* _WHAT IS REQUIRED_
Scan the records below for the line containing "Brawler64 Bluetooth N" and the line containing "and permanents) can be sent". Copy both, plus every line between, exactly.

(Extracted page text data)
---*---

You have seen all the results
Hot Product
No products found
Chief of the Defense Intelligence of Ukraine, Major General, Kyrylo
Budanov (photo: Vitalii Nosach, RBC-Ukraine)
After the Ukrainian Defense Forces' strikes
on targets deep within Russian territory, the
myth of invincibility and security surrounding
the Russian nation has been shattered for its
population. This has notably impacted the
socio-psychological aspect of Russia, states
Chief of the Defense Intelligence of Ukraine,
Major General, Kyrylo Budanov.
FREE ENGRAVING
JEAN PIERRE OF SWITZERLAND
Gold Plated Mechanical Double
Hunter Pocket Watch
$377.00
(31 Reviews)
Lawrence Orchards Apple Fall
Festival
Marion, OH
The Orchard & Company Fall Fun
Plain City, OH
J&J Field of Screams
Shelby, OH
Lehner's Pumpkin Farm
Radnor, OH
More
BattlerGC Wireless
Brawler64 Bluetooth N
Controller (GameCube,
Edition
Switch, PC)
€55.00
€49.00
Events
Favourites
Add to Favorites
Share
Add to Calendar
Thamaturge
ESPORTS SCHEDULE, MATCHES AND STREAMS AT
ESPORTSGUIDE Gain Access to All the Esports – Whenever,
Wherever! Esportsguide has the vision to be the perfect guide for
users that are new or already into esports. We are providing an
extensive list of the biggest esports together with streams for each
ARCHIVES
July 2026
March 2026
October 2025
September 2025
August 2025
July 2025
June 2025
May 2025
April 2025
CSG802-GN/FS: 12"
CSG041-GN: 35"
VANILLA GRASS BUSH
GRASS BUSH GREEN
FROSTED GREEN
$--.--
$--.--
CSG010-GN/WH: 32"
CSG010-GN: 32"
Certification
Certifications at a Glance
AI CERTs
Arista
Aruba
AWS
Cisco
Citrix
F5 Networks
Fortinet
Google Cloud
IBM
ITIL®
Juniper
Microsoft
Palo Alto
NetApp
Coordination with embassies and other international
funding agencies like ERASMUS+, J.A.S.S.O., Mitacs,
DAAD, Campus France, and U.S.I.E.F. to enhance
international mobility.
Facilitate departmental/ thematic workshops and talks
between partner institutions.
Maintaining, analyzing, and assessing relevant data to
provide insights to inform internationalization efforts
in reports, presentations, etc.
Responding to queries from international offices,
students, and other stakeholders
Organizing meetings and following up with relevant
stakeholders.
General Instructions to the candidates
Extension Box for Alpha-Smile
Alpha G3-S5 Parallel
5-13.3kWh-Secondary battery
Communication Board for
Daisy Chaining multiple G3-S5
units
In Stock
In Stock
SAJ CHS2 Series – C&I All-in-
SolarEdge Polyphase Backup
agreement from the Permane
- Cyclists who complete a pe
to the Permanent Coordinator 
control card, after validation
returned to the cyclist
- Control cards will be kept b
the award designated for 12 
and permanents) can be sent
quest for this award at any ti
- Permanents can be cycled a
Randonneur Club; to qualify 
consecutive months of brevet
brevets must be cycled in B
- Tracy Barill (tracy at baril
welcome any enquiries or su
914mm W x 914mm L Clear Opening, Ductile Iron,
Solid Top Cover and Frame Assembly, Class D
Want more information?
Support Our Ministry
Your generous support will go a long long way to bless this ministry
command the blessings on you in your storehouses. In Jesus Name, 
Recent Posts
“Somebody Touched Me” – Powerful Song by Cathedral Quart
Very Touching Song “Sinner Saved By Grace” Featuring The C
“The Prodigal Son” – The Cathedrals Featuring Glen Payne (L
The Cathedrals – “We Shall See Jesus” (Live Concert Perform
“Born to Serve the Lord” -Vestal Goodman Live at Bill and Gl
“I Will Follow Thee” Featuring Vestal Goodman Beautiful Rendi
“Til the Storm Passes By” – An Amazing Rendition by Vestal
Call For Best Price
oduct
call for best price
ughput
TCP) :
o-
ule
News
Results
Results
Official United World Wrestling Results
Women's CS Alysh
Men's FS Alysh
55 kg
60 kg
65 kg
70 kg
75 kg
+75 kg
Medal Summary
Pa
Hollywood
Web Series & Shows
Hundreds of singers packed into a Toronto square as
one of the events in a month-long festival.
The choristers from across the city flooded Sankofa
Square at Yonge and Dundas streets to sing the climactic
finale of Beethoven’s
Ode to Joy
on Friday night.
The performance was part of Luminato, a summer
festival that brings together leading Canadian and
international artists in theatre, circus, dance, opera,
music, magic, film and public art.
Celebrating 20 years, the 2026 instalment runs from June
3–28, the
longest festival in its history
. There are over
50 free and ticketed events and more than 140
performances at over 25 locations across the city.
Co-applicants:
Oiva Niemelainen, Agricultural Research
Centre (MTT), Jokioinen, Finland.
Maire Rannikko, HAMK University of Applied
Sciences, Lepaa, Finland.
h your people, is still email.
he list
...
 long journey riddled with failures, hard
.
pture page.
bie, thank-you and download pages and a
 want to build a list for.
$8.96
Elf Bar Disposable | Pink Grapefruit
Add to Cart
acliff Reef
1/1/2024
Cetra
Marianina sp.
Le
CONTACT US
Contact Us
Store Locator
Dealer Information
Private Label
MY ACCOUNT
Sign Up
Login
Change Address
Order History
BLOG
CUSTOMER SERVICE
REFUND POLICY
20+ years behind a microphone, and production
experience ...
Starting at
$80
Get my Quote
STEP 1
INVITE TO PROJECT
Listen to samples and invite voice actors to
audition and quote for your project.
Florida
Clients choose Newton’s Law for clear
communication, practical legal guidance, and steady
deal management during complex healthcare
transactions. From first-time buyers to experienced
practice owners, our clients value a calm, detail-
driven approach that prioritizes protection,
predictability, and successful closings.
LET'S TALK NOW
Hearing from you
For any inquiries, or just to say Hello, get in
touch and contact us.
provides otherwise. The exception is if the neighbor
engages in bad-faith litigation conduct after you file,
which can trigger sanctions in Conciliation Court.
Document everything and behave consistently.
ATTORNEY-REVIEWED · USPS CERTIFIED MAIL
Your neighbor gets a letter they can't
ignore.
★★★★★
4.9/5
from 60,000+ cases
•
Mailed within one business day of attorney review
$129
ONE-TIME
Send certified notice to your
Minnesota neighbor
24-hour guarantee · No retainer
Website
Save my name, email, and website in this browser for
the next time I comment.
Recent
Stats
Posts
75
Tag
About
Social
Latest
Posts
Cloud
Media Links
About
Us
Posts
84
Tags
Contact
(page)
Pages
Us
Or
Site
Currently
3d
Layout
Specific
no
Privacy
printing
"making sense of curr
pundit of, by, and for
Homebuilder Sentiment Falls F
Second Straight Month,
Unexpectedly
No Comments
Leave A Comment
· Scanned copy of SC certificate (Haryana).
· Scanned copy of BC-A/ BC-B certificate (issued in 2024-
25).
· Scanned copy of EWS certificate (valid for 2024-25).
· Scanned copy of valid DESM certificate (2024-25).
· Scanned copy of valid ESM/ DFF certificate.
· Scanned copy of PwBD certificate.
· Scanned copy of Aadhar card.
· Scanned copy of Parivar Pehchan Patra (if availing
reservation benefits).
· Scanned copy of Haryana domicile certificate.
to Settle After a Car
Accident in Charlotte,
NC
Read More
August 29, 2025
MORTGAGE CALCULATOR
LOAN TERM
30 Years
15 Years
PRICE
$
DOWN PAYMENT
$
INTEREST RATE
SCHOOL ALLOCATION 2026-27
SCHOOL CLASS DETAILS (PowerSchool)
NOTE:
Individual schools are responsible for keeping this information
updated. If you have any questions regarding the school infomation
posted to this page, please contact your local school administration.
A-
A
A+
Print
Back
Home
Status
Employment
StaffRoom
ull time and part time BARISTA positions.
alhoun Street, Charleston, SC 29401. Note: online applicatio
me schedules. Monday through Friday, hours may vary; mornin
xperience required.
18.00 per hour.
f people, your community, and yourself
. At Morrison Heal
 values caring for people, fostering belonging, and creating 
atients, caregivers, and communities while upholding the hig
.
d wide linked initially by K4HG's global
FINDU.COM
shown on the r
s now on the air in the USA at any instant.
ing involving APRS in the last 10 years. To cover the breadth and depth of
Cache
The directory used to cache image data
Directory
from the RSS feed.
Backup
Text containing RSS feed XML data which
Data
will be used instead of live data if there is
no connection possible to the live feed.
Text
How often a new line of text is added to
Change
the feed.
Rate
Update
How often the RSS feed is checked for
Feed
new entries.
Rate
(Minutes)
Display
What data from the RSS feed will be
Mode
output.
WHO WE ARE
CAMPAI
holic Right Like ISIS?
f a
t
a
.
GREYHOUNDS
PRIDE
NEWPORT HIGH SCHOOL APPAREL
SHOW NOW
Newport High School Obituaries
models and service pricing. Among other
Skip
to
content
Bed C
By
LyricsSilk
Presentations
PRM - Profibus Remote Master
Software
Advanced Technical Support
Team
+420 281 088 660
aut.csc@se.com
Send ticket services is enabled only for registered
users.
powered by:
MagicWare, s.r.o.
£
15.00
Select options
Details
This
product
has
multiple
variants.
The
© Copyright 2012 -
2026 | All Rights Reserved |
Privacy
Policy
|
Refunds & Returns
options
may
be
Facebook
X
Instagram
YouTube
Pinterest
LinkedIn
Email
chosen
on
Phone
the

---*---

* _COMPLETED EXERCISE_
Brawler64 Bluetooth N
Controller (GameCube,
Edition
Switch, PC)
€55.00
€49.00
Events
Favourites
Add to Favorites
Share
Add to Calendar
Thamaturge
ESPORTS SCHEDULE, MATCHES AND STREAMS AT
ESPORTSGUIDE Gain Access to All the Esports – Whenever,
Wherever! Esportsguide has the vision to be the perfect guide for
users that are new or already into esports. We are providing an
extensive list of the biggest esports together with streams for each
ARCHIVES
July 2026
March 2026
October 2025
September 2025
August 2025
July 2025
June 2025
May 2025
April 2025
CSG802-GN/FS: 12"
CSG041-GN: 35"
VANILLA GRASS BUSH
GRASS BUSH GREEN
FROSTED GREEN
$--.--
$--.--
CSG010-GN/WH: 32"
CSG010-GN: 32"
Certification
Certifications at a Glance
AI CERTs
Arista
Aruba
AWS
Cisco
Citrix
F5 Networks
Fortinet
Google Cloud
IBM
ITIL®
Juniper
Microsoft
Palo Alto
NetApp
Coordination with embassies and other international
funding agencies like ERASMUS+, J.A.S.S.O., Mitacs,
DAAD, Campus France, and U.S.I.E.F. to enhance
international mobility.
Facilitate departmental/ thematic workshops and talks
between partner institutions.
Maintaining, analyzing, and assessing relevant data to
provide insights to inform internationalization efforts
in reports, presentations, etc.
Responding to queries from international offices,
students, and other stakeholders
Organizing meetings and following up with relevant
stakeholders.
General Instructions to the candidates
Extension Box for Alpha-Smile
Alpha G3-S5 Parallel
5-13.3kWh-Secondary battery
Communication Board for
Daisy Chaining multiple G3-S5
units
In Stock
In Stock
SAJ CHS2 Series – C&I All-in-
SolarEdge Polyphase Backup
agreement from the Permane
- Cyclists who complete a pe
to the Permanent Coordinator 
control card, after validation
returned to the cyclist
- Control cards will be kept b
the award designated for 12 
and permanents) can be sent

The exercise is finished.